**Instructions for the task**
Among the entries that follow, some lines contain the word "CIRCLE". Show all of them.
━━━━━ Extracted entries
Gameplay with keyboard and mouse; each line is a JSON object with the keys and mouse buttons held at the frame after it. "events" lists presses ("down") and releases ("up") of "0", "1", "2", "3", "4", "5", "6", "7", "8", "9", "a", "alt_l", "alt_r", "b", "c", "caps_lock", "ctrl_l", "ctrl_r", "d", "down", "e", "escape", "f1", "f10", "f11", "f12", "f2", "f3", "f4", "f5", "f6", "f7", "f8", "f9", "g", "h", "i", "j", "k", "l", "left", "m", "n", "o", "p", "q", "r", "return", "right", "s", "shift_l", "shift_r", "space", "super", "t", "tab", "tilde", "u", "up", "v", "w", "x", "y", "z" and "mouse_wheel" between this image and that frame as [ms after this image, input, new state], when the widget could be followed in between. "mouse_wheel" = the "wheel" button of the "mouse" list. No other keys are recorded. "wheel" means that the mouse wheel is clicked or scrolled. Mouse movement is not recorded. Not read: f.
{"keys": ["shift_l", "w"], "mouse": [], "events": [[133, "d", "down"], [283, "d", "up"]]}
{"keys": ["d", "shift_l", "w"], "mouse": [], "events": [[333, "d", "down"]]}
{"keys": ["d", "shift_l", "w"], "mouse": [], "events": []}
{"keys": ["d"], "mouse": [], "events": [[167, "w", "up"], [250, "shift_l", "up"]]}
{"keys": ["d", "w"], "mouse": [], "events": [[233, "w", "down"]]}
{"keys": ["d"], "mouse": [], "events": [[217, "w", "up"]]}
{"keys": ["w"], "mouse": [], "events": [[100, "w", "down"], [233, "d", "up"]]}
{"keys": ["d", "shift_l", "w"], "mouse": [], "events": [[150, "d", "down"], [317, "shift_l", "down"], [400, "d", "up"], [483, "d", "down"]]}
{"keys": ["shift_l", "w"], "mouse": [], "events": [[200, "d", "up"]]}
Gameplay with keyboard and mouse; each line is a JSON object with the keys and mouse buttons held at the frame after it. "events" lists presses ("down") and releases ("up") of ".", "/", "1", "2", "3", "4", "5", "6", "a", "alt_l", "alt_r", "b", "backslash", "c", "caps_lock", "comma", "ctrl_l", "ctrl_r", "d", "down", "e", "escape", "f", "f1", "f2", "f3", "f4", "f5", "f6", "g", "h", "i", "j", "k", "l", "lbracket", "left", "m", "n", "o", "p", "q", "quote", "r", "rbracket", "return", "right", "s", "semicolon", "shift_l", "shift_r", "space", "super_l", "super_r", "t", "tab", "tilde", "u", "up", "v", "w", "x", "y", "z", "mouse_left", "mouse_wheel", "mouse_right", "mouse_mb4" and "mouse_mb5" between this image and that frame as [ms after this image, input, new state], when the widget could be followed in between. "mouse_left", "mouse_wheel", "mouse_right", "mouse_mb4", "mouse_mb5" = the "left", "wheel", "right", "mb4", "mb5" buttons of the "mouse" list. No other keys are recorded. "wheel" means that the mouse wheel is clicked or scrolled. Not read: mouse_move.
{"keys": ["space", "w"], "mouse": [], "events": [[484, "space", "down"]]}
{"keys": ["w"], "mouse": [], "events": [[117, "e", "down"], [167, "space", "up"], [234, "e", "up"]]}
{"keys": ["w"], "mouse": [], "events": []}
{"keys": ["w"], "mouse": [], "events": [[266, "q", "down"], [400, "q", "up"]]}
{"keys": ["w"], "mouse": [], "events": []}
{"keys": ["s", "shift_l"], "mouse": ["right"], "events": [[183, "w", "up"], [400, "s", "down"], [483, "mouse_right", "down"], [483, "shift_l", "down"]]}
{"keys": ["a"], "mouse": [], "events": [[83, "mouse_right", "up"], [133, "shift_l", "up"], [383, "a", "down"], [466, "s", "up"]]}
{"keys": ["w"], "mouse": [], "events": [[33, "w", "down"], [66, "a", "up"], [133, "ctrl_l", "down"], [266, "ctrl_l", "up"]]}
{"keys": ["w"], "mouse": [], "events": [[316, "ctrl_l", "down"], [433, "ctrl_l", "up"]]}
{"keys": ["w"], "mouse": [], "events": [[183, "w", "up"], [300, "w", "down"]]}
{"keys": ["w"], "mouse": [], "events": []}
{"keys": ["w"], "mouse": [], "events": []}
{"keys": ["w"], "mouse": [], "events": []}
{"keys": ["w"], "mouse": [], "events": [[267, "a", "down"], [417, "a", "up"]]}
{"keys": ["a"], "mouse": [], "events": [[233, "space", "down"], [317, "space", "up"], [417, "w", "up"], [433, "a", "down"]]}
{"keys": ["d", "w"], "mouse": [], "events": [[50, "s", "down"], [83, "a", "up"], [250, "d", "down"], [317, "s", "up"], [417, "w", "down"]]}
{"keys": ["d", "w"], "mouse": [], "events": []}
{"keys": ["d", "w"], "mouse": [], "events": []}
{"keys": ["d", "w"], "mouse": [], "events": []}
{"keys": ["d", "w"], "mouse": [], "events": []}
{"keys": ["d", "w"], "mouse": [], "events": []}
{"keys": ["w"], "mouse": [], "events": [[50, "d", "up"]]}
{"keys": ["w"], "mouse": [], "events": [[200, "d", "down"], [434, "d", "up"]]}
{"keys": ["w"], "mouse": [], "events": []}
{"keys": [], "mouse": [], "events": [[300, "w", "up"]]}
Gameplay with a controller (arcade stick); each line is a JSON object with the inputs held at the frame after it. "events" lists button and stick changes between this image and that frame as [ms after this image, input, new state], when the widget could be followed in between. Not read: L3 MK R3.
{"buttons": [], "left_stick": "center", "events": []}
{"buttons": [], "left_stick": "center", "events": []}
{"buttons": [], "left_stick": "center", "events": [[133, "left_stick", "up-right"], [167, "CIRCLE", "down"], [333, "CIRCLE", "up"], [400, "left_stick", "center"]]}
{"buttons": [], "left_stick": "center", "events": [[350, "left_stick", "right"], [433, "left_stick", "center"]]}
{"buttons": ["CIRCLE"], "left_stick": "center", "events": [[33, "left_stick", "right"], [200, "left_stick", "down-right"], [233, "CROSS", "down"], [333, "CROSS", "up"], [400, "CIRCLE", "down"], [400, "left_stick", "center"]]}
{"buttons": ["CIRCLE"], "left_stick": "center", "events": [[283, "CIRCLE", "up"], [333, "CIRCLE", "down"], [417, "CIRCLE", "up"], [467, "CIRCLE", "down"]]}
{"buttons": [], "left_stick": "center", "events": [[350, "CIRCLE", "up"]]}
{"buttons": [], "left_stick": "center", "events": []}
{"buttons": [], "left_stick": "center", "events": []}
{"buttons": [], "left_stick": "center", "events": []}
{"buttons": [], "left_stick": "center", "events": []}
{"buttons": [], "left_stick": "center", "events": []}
━━━━━━━━━━
**Result of the exercise**
{"buttons": [], "left_stick": "center", "events": [[133, "left_stick", "up-right"], [167, "CIRCLE", "down"], [333, "CIRCLE", "up"], [400, "left_stick", "center"]]}
{"buttons": ["CIRCLE"], "left_stick": "center", "events": [[33, "left_stick", "right"], [200, "left_stick", "down-right"], [233, "CROSS", "down"], [333, "CROSS", "up"], [400, "CIRCLE", "down"], [400, "left_stick", "center"]]}
{"buttons": ["CIRCLE"], "left_stick": "center", "events": [[283, "CIRCLE", "up"], [333, "CIRCLE", "down"], [417, "CIRCLE", "up"], [467, "CIRCLE", "down"]]}
{"buttons": [], "left_stick": "center", "events": [[350, "CIRCLE", "up"]]}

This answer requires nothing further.